FIG. 5 illustrates examples of data space of property data and a dendrogram before the crude oil E is added. Hereinafter, a case will be described by way of example, in which the evaluation model generating apparatus 100 uses hierarchical clustering in clustering the property data. Using the hierarchical clustering is preferable because its processing is relatively simple, and processes of classification can be clarified. However, the present invention shall not be limited to this case. The evaluation model generating apparatus 100 can use non-hierarchical clustering such as the k-means method, k-means++ method, or x-means method in clustering the property data.

The data space of the property data is shown on the left side of this drawing. As shown on the left side of this drawing, the crude oil A and the crude oil B are clustered into the cluster 1, and the crude oil C and the crude oil D are clustered into the cluster 2.

The dendrogram is shown on the right side of this drawing. A dendrogram is a representation of a way individuals are grouped into clusters in a clustering process in a form of a tree diagram. According to the dendrogram, it can be understood that the crude oil A and the crude oil B are clustered into the same cluster because a data-to-data distance between them is close (less than a threshold value), and the crude oil C and the crude oil D are clustered into the same cluster because a data-to-data distance between them is close. On the other hand, because a data-to-data distance between the crude oils A and B and the crude oils C and D is far away (threshold value or more) from each other, they are clustered into different clusters. In clustering the property data, the determining unit 130 may visualize processes in which these clusters are formed, by outputting (e.g., displaying it on a monitor) such a dendrogram.
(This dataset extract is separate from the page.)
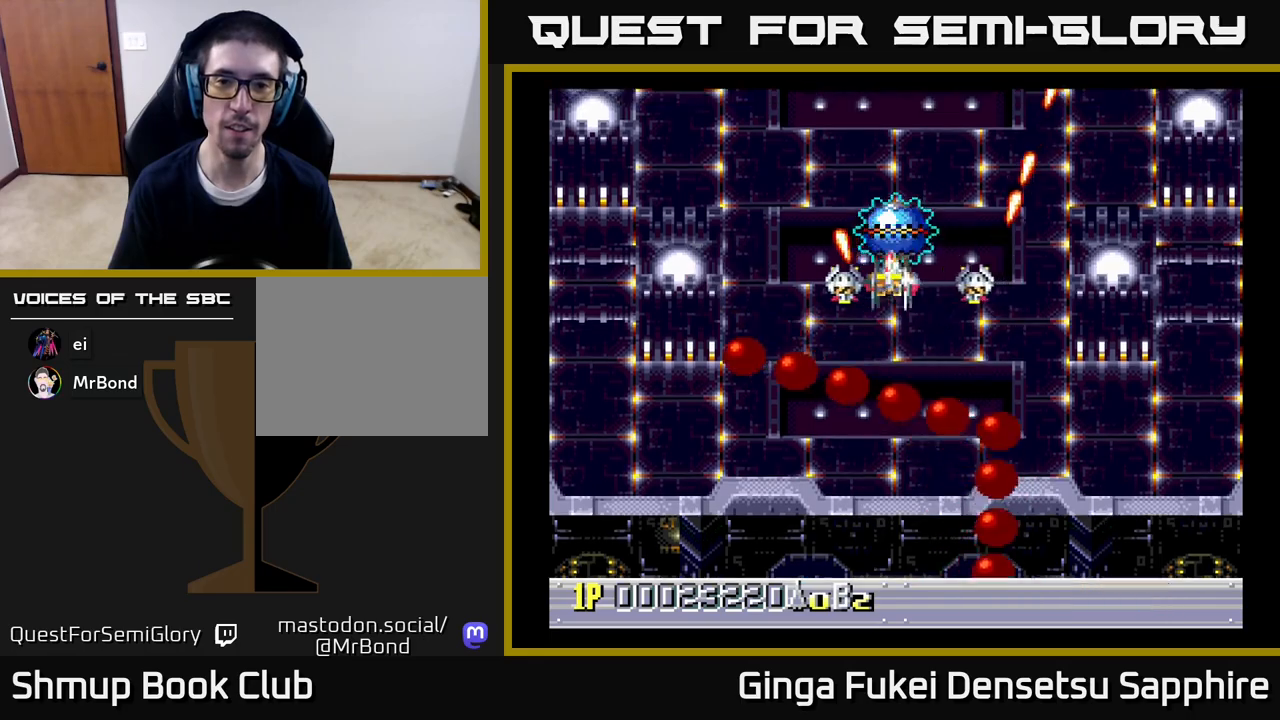
{"buttons": ["A", "DPAD_LEFT"], "left_stick": "center", "right_stick": "center", "events": [[17, "DPAD_LEFT", "up"], [267, "DPAD_DOWN", "down"], [350, "DPAD_LEFT", "down"], [433, "DPAD_DOWN", "up"]]}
FIG. 6 illustrates examples of data space of property data and a dendrogram after the crude oil E is added. In FIG. 6, members having the same functions and structure as those in FIG. 5 are denoted by the same reference numerals, and description thereof will be omitted except for differences.

According to the dendrogram, it can be understood that, because a data-to-data distance between the crude oil E and the cluster 1 is far away (threshold value or more) from each other, and a data-to-data distance between the crude oil E and the cluster 2 is also far away from each other, the crude oil E is clustered into the cluster 3 different from the cluster 1 and the cluster 2. In this manner, if a data-to-data distance between property data of a target raw material and any one or more clusters, in which property data of raw materials that have been used in the past are grouped by hierarchical clustering, is a predetermined threshold value or more, the determining unit 130 may cause the target raw material to be clustered into a cluster different from existing clusters, and judge that the target raw material is not similar in property to the raw material that has been used in the past.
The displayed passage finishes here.